#### Input records ####

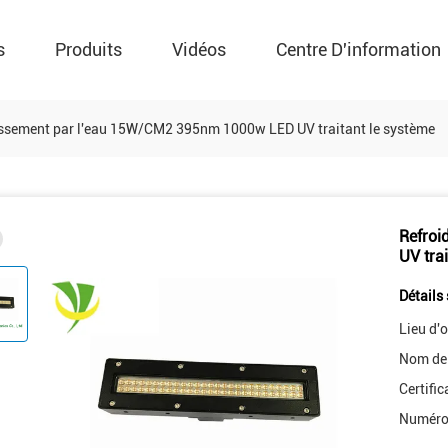
s
Produits
Vidéos
Centre D'information
issement par l'eau 15W/CM2 395nm 1000w LED UV traitant le système
Refroi
UV tra
Détails 
Lieu d'o
Nom de
Certific
Numéro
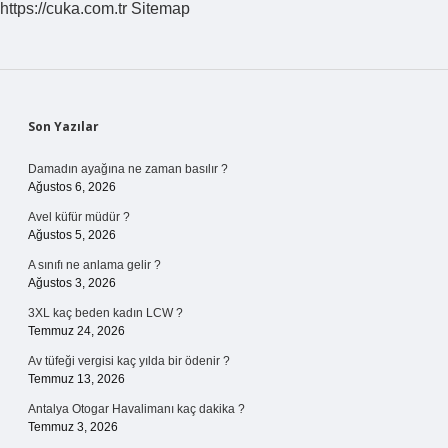
https://cuka.com.tr
Sitemap
Sidebar
Son Yazılar
Damadın ayağına ne zaman basılır ?
Ağustos 6, 2026
Avel küfür müdür ?
Ağustos 5, 2026
A sınıfı ne anlama gelir ?
Ağustos 3, 2026
3XL kaç beden kadın LCW ?
Temmuz 24, 2026
Av tüfeği vergisi kaç yılda bir ödenir ?
Temmuz 13, 2026
Antalya Otogar Havalimanı kaç dakika ?
Temmuz 3, 2026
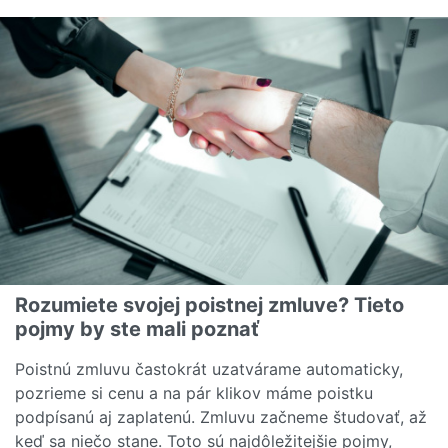
Rozumiete svojej poistnej zmluve? Tieto
pojmy by ste mali poznať
Poistnú zmluvu častokrát uzatvárame automaticky,
pozrieme si cenu a na pár klikov máme poistku
podpísanú aj zaplatenú. Zmluvu začneme študovať, až
keď sa niečo stane. Toto sú najdôležitejšie pojmy,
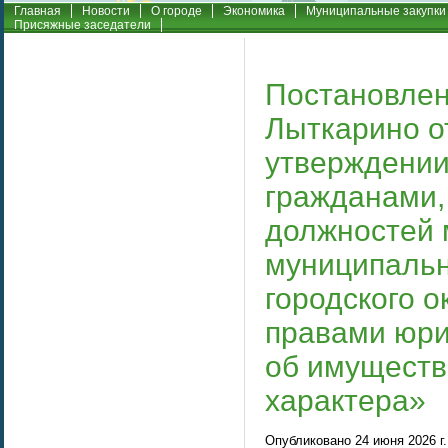
Главная
Новости
О городе
Экономика
Муниципальные закупки
Присяжные заседатели
Постановлен
Лыткарино о
утверждении
гражданами
должностей 
муниципаль
городского о
правами юри
об имуществ
характера»
Опубликовано 24 июня 2026 г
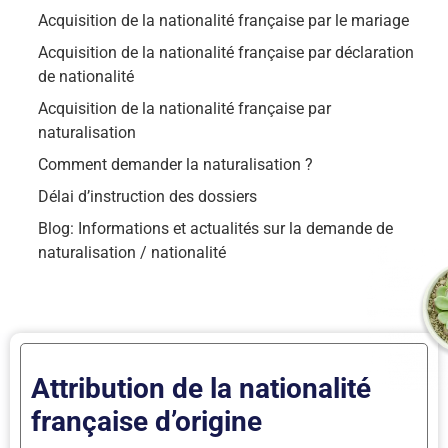
Acquisition de la nationalité française par le mariage
Acquisition de la nationalité française par déclaration
de nationalité
Acquisition de la nationalité française par
naturalisation
Comment demander la naturalisation ?
Délai d’instruction des dossiers
Blog: Informations et actualités sur la demande de
naturalisation / nationalité
Attribution de la nationalité
française d’origine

####

> **What this task involves**
Repeat the lines from the one containing "Acquisition de la nationalité française par le" through the very last line, including both of those lines.

> **The answer**
Acquisition de la nationalité française par le mariage
Acquisition de la nationalité française par déclaration
de nationalité
Acquisition de la nationalité française par
naturalisation
Comment demander la naturalisation ?
Délai d’instruction des dossiers
Blog: Informations et actualités sur la demande de
naturalisation / nationalité
Attribution de la nationalité
française d’origine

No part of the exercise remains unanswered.